_Dataset entries_.
__________________________________________________

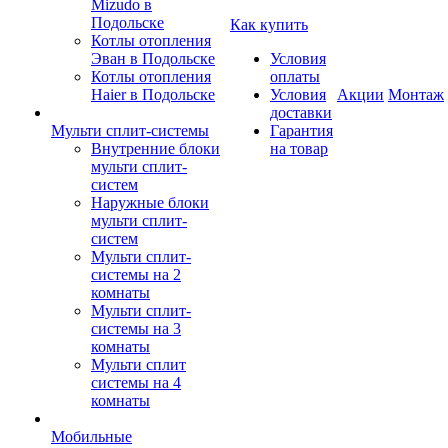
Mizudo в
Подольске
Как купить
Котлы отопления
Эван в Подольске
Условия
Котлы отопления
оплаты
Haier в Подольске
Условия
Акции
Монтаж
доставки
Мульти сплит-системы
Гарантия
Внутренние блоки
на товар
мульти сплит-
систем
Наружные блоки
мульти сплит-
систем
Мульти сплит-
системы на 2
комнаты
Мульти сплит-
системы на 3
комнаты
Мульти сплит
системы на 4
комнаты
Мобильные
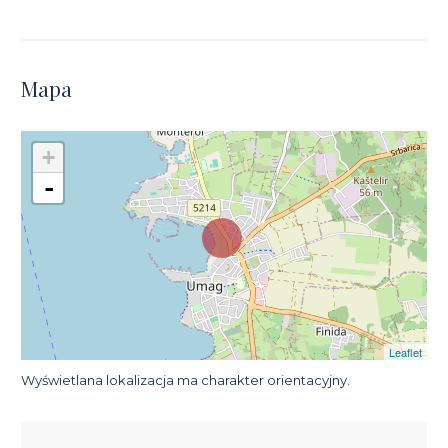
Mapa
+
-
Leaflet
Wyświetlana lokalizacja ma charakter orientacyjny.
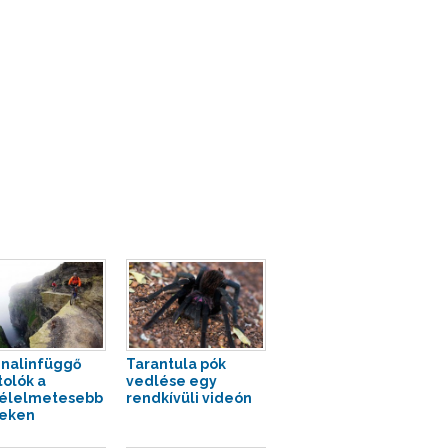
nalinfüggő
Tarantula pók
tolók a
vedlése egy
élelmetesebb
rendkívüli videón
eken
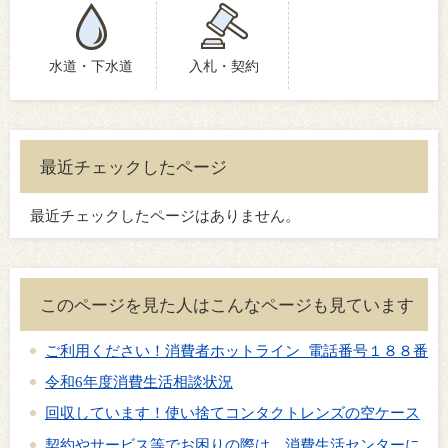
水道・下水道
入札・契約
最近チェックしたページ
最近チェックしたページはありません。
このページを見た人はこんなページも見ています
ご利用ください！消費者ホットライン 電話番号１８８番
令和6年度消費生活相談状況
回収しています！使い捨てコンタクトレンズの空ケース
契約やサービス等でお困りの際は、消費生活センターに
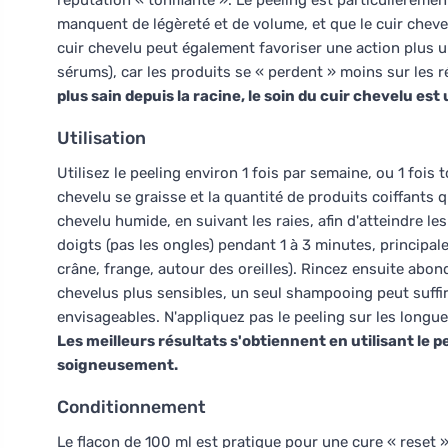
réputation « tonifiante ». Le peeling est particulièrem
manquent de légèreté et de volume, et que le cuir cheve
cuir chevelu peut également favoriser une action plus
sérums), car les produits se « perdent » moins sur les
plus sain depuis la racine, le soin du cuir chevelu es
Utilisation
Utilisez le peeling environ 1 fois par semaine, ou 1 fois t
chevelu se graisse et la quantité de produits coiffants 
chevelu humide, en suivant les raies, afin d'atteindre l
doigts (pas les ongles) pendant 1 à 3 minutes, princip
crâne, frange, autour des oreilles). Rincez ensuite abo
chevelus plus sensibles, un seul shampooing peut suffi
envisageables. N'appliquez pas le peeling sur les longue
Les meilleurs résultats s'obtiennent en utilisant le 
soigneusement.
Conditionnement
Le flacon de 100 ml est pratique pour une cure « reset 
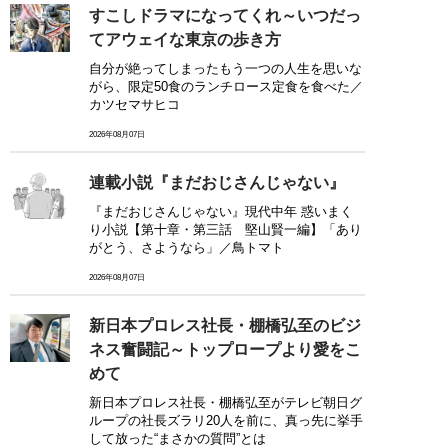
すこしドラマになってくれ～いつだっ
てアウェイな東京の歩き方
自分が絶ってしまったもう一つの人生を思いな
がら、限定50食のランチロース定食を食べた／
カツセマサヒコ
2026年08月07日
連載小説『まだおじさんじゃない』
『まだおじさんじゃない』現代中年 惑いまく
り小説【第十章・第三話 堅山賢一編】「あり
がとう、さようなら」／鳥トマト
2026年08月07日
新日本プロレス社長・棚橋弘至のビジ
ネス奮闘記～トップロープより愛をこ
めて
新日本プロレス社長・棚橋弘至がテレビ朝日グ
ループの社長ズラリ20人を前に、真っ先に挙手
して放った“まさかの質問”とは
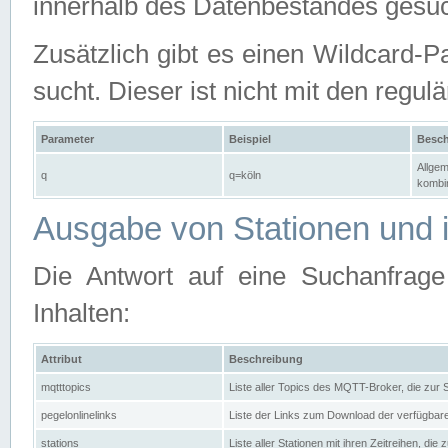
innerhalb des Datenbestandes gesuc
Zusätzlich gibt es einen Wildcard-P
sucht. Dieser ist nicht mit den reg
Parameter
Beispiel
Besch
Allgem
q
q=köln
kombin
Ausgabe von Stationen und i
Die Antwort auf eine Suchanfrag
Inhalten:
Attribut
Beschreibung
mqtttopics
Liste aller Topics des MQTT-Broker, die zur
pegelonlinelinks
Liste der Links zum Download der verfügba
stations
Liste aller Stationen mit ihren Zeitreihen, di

__________________________________________________

_PROBLEM REQUIREMENTS_.
Reproduce every line of text in the material above verbatim and in the same order. Leave out the picture lines.

_RESPONSE BOX_.
Mizudo в
Подольске
Как купить
Котлы отопления
Эван в Подольске
Условия
Котлы отопления
оплаты
Haier в Подольске
Условия
Акции
Монтаж
доставки
Мульти сплит-системы
Гарантия
Внутренние блоки
на товар
мульти сплит-
систем
Наружные блоки
мульти сплит-
систем
Мульти сплит-
системы на 2
комнаты
Мульти сплит-
системы на 3
комнаты
Мульти сплит
системы на 4
комнаты
Мобильные
Mapa
+
-
Leaflet
Wyświetlana lokalizacja ma charakter orientacyjny.
nalinfüggő
Tarantula pók
tolók a
vedlése egy
élelmetesebb
rendkívüli videón
eken
水道・下水道
入札・契約
最近チェックしたページ
最近チェックしたページはありません。
このページを見た人はこんなページも見ています
ご利用ください！消費者ホットライン 電話番号１８８番
令和6年度消費生活相談状況
回収しています！使い捨てコンタクトレンズの空ケース
契約やサービス等でお困りの際は、消費生活センターに
réputation « tonifiante ». Le peeling est particulièrem
manquent de légèreté et de volume, et que le cuir cheve
cuir chevelu peut également favoriser une action plus
sérums), car les produits se « perdent » moins sur les
plus sain depuis la racine, le soin du cuir chevelu es
Utilisation
Utilisez le peeling environ 1 fois par semaine, ou 1 fois t
chevelu se graisse et la quantité de produits coiffants 
chevelu humide, en suivant les raies, afin d'atteindre l
doigts (pas les ongles) pendant 1 à 3 minutes, princip
crâne, frange, autour des oreilles). Rincez ensuite abo
chevelus plus sensibles, un seul shampooing peut suffi
envisageables. N'appliquez pas le peeling sur les longue
Les meilleurs résultats s'obtiennent en utilisant le 
soigneusement.
Conditionnement
Le flacon de 100 ml est pratique pour une cure « reset 
すこしドラマになってくれ～いつだっ
てアウェイな東京の歩き方
自分が絶ってしまったもう一つの人生を思いな
がら、限定50食のランチロース定食を食べた／
カツセマサヒコ
2026年08月07日
連載小説『まだおじさんじゃない』
『まだおじさんじゃない』現代中年 惑いまく
り小説【第十章・第三話 堅山賢一編】「あり
がとう、さようなら」／鳥トマト
2026年08月07日
新日本プロレス社長・棚橋弘至のビジ
ネス奮闘記～トップロープより愛をこ
めて
新日本プロレス社長・棚橋弘至がテレビ朝日グ
ループの社長ズラリ20人を前に、真っ先に挙手
して放った“まさかの質問”とは
innerhalb des Datenbestandes gesuc
Zusätzlich gibt es einen Wildcard-P
sucht. Dieser ist nicht mit den reg
Parameter
Beispiel
Besch
Allgem
q
q=köln
kombin
Ausgabe von Stationen und i
Die Antwort auf eine Suchanfrag
Inhalten:
Attribut
Beschreibung
mqtttopics
Liste aller Topics des MQTT-Broker, die zur
pegelonlinelinks
Liste der Links zum Download der verfügba
stations
Liste aller Stationen mit ihren Zeitreihen, di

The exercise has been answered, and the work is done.